Suddenly, someone's foot stamped on her head.

"Ha ha! See you at lunch, pinky!" said Naruto as he hopped from head to head through the hallway.

A second late a gun fired and he was wrapped in a thick net.

"Hey! What the hell?" yelled Naruto.

"No running." said a brown haired man.

"I wasn't running!" yelled Naruto, "And do you think your net can contain a ninja? Huh? Do you?"

"Yes." said the brown haired man and he walked away.

"Hey! Wait a minuet! You can't leave me here!" yelled Naruto. He attempted to rip the net but he remained ensnared.

"Who was that?" asked Chibi-Usa.

"Heero-sensei!" said a red haired girl, "He's the scariest teacher. But isn't he hot?" She sighed dreamily. She looked at Chibi-Usa, "You must be freshmen. I'm sophomore."

"A sophomore? Wow." Chibi-Usa said. She looked at the girl – bright red hair, black eyeliner, black nail polish, rising sun stitched onto school jacket. 'Yanki.' she realized. She forced herself to smile, "Please don't beat me up and take my money."

The red haired yanki laughed. She threw an arm around Chibi-Usa.

"Oh, you're so silly! I won't take your money today." said the red haired yanki.
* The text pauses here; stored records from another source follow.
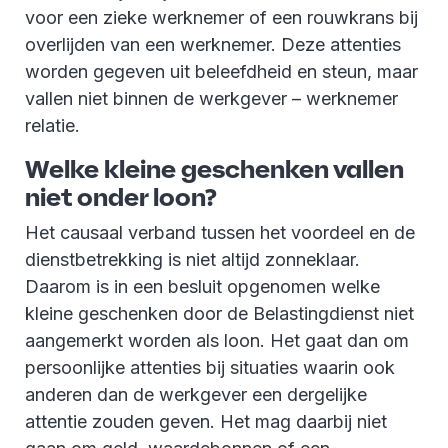
voor een zieke werknemer of een rouwkrans bij
overlijden van een werknemer. Deze attenties
worden gegeven uit beleefdheid en steun, maar
vallen niet binnen de werkgever – werknemer
relatie.
Welke kleine geschenken vallen
niet onder loon?
Het causaal verband tussen het voordeel en de
dienstbetrekking is niet altijd zonneklaar.
Daarom is in een besluit opgenomen welke
kleine geschenken door de Belastingdienst niet
aangemerkt worden als loon. Het gaat dan om
persoonlijke attenties bij situaties waarin ook
anderen dan de werkgever een dergelijke
attentie zouden geven. Het mag daarbij niet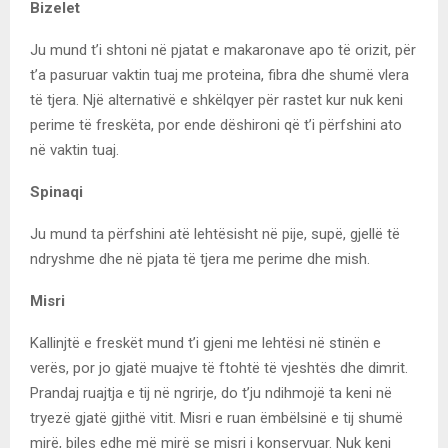
Bizelet
Ju mund t’i shtoni në pjatat e makaronave apo të orizit, për
t’a pasuruar vaktin tuaj me proteina, fibra dhe shumë vlera
të tjera. Një alternativë e shkëlqyer për rastet kur nuk keni
perime të freskëta, por ende dëshironi që t’i përfshini ato
në vaktin tuaj.
Spinaqi
Ju mund ta përfshini atë lehtësisht në pije, supë, gjellë të
ndryshme dhe në pjata të tjera me perime dhe mish.
Misri
Kallinjtë e freskët mund t’i gjeni me lehtësi në stinën e
verës, por jo gjatë muajve të ftohtë të vjeshtës dhe dimrit.
Prandaj ruajtja e tij në ngrirje, do t’ju ndihmojë ta keni në
tryezë gjatë gjithë vitit. Misri e ruan ëmbëlsinë e tij shumë
mirë, biles edhe më mirë se misri i konservuar. Nuk keni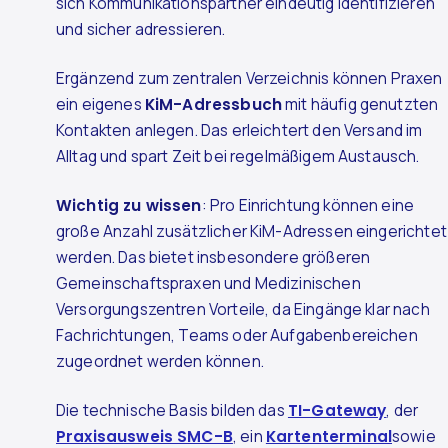
sich Kommunikationspartner eindeutig identifizieren
und sicher adressieren.
Ergänzend zum zentralen Verzeichnis können Praxen
ein eigenes
KiM-Adressbuch
mit häufig genutzten
Kontakten anlegen. Das erleichtert den Versand im
Alltag und spart Zeit bei regelmäßigem Austausch.
Wichtig zu wissen
: Pro Einrichtung können eine
große Anzahl zusätzlicher KiM-Adressen eingerichtet
werden. Das bietet insbesondere größeren
Gemeinschaftspraxen und Medizinischen
Versorgungszentren Vorteile, da Eingänge klar nach
Fachrichtungen, Teams oder Aufgabenbereichen
zugeordnet werden können.
Die technische Basis bilden das
TI-Gateway
, der
Praxisausweis SMC-B
, ein
Kartenterminal
sowie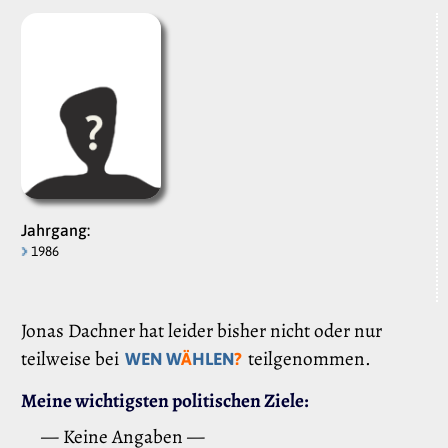
Jahrgang:
1986
Jonas Dachner hat leider bisher nicht oder nur
teilweise bei
teilgenommen.
WEN W
Ä
HLEN
?
Meine wichtigsten politischen Ziele:
— Keine Angaben —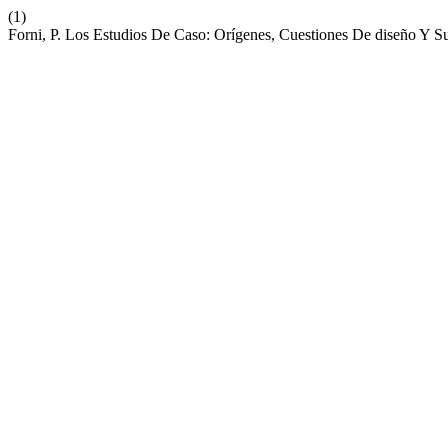
(1)
Forni, P. Los Estudios De Caso: Orígenes, Cuestiones De diseño Y Su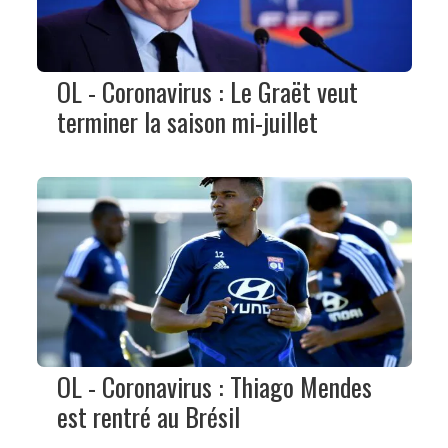
OL - Coronavirus : Le Graët veut
terminer la saison mi-juillet
OL - Coronavirus : Thiago Mendes
est rentré au Brésil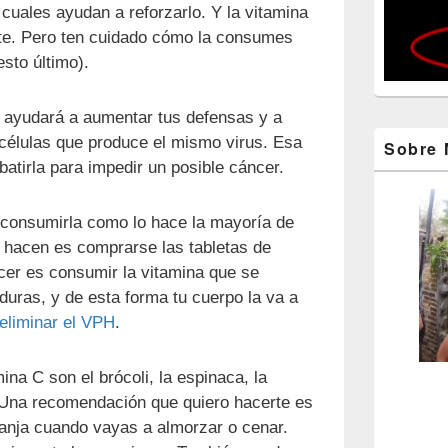
 cuales ayudan a reforzarlo. Y la vitamina
te. Pero ten cuidado cómo la consumes
sto último).
 ayudará a aumentar tus defensas y a
 células que produce el mismo virus. Esa
Sobre 
atirla para impedir un posible cáncer.
 consumirla como lo hace la mayoría de
 hacen es comprarse las tabletas de
cer es consumir la vitamina que se
rduras, y de esta forma tu cuerpo la va a
eliminar el VPH
.
na C son el brócoli, la espinaca, la
s. Una recomendación que quiero hacerte es
ranja cuando vayas a almorzar o cenar.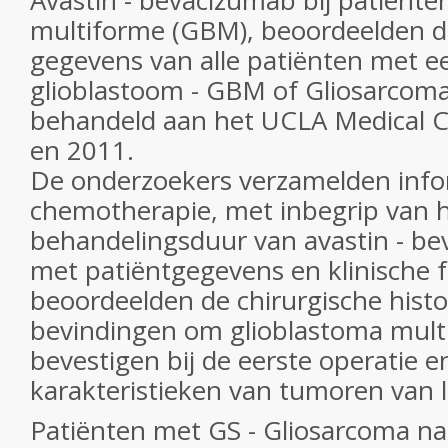
Avastin - bevacizumab bij patiënte
multiforme (GBM), beoordeelden d
gegevens van alle patiënten met ee
glioblastoom - GBM of Gliosarcoma
behandeld aan het UCLA Medical C
en 2011.
De onderzoekers verzamelden info
chemotherapie, met inbegrip van h
behandelingsduur van avastin - b
met patiëntgegevens en klinische f
beoordeelden de chirurgische hist
bevindingen om glioblastoma mult
bevestigen bij de eerste operatie e
karakteristieken van tumoren van l
Patiënten met GS - Gliosarcoma na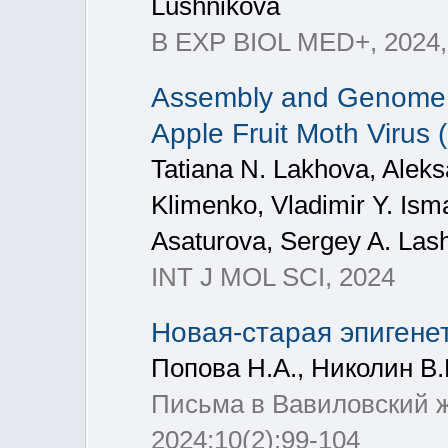
Lushnikova
B EXP BIOL MED+, 2024, 
Assembly and Genome An
Apple Fruit Moth Virus 
Tatiana N. Lakhova, Aleks
Klimenko, Vladimir Y. Ism
Asaturova, Sergey A. Las
INT J MOL SCI, 2024
Новая-старая эпигене
Попова Н.А., Николин В.
Письма в Вавиловский ж
2024;10(2):99-104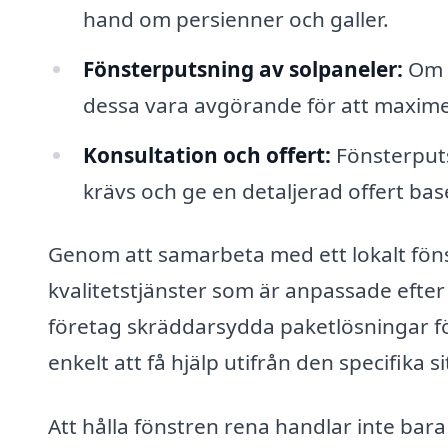
hand om persienner och galler.
Fönsterputsning av solpaneler:
Om d
dessa vara avgörande för att maximer
Konsultation och offert:
Fönsterputs
krävs och ge en detaljerad offert bas
Genom att samarbeta med ett lokalt fönst
kvalitetstjänster som är anpassade efte
företag skräddarsydda paketlösningar för
enkelt att få hjälp utifrån den specifika s
Att hålla fönstren rena handlar inte bar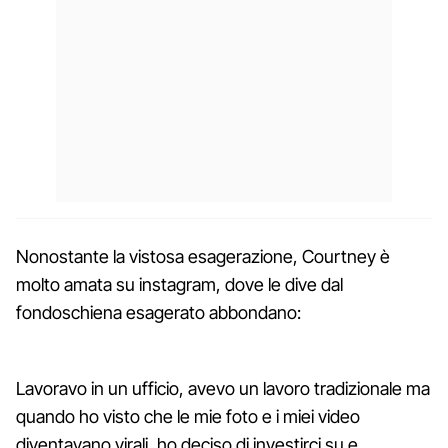
Nonostante la vistosa esagerazione, Courtney è
molto amata su instagram, dove le dive dal
fondoschiena esagerato abbondano:
Lavoravo in un ufficio, avevo un lavoro tradizionale ma
quando ho visto che le mie foto e i miei video
diventavano virali, ho deciso di investirci su e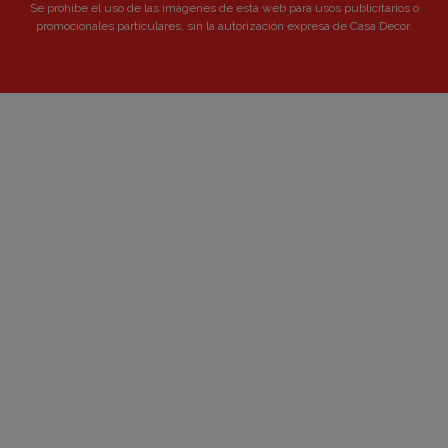
Se prohibe el uso de las imágenes de esta web para usos publicitarios o
promocionales particulares, sin la autorización expresa de Casa Decor.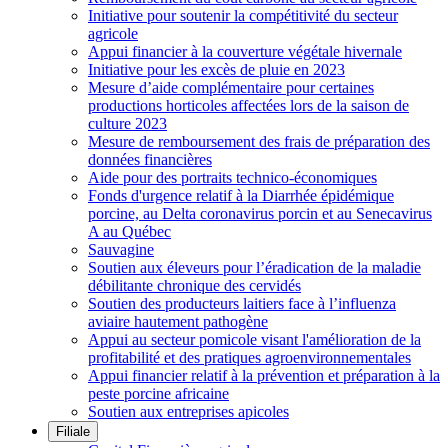
Initiative pour soutenir la compétitivité du secteur
agricole
Appui financier à la couverture végétale hivernale
Initiative pour les excès de pluie en 2023
Mesure d’aide complémentaire pour certaines
productions horticoles affectées lors de la saison de
culture 2023
Mesure de remboursement des frais de préparation des
données financières
Aide pour des portraits technico-économiques
Fonds d'urgence relatif à la Diarrhée épidémique
porcine, au Delta coronavirus porcin et au Senecavirus
A au Québec
Sauvagine
Soutien aux éleveurs pour l’éradication de la maladie
débilitante chronique des cervidés
Soutien des producteurs laitiers face à l’influenza
aviaire hautement pathogène
Appui au secteur pomicole visant l'amélioration de la
profitabilité et des pratiques agroenvironnementales
Appui financier relatif à la prévention et préparation à la
peste porcine africaine
Soutien aux entreprises apicoles
Filiale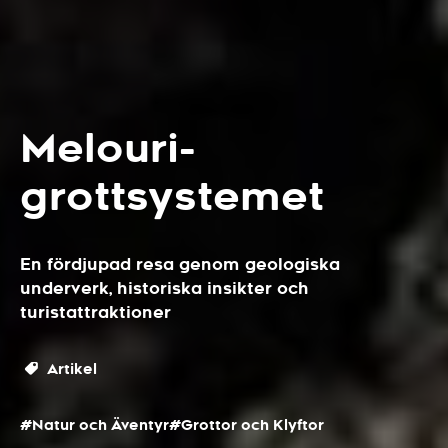
Melouri-
grottsystemet
En fördjupad resa genom geologiska
underverk, historiska insikter och
turistattraktioner
Artikel
#Natur och Äventyr
#Grottor och Klyftor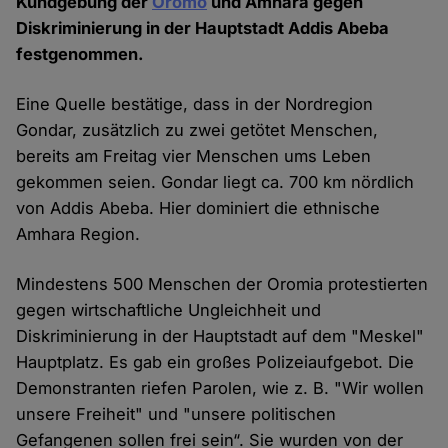
Kundgebung der
Oromo
und Amhara gegen
Diskriminierung in der Hauptstadt Addis Abeba
festgenommen.
Eine Quelle bestätige, dass in der Nordregion
Gondar, zusätzlich zu zwei getötet Menschen,
bereits am Freitag vier Menschen ums Leben
gekommen seien. Gondar liegt ca. 700 km nördlich
von Addis Abeba. Hier dominiert die ethnische
Amhara Region.
Mindestens 500 Menschen der Oromia protestierten
gegen wirtschaftliche Ungleichheit und
Diskriminierung in der Hauptstadt auf dem "Meskel"
Hauptplatz. Es gab ein großes Polizeiaufgebot. Die
Demonstranten riefen Parolen, wie z. B. "Wir wollen
unsere Freiheit" und "unsere politischen
Gefangenen sollen frei sein“. Sie wurden von der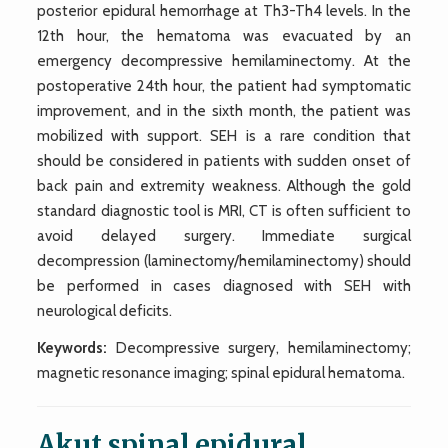
posterior epidural hemorrhage at Th3-Th4 levels. In the
12th hour, the hematoma was evacuated by an
emergency decompressive hemilaminectomy. At the
postoperative 24th hour, the patient had symptomatic
improvement, and in the sixth month, the patient was
mobilized with support. SEH is a rare condition that
should be considered in patients with sudden onset of
back pain and extremity weakness. Although the gold
standard diagnostic tool is MRI, CT is often sufficient to
avoid delayed surgery. Immediate surgical
decompression (laminectomy/hemilaminectomy) should
be performed in cases diagnosed with SEH with
neurological deficits.
Keywords:
Decompressive surgery, hemilaminectomy;
magnetic resonance imaging; spinal epidural hematoma.
Akut spinal epidural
The hallway was starting to empty out so they could walk easily. Chibi-Usa walked along with her, hoping a beating wouldn't follow. "I'm Asuka, of Kamikaze."

"Kamikaze?" asked Chibi-Usa, "What's Kamikaze?"

"We're Kamikaze."

At the end of the stairs they were walking down was a group of yanki girls.

"I'm Ryoko, the leader." said a girl with spiky silver hair. She pointed to each of the girls, "This is Ayeka – second in command and Nana." She folded her arms, "We make up Kamikaze, the toughest yankis on campus."

"What do you want with me?" asked Chibi-Usa.

"I like your style." said Ryoko, fingering Chibi-Usa's pink hair, "I saw how you beat up that kid on the first day and I think you got what it takes."

Chibi-Usa looked at the girls – all yanki, all with (possibly) dyed and strange hair. Hoping to avoid angering the yankis, she walked along with them as they followed the group of people heading to the cafeteria in a separate building.

'I've been kidnapped...by yanki girls!' thought Chibi-Usa.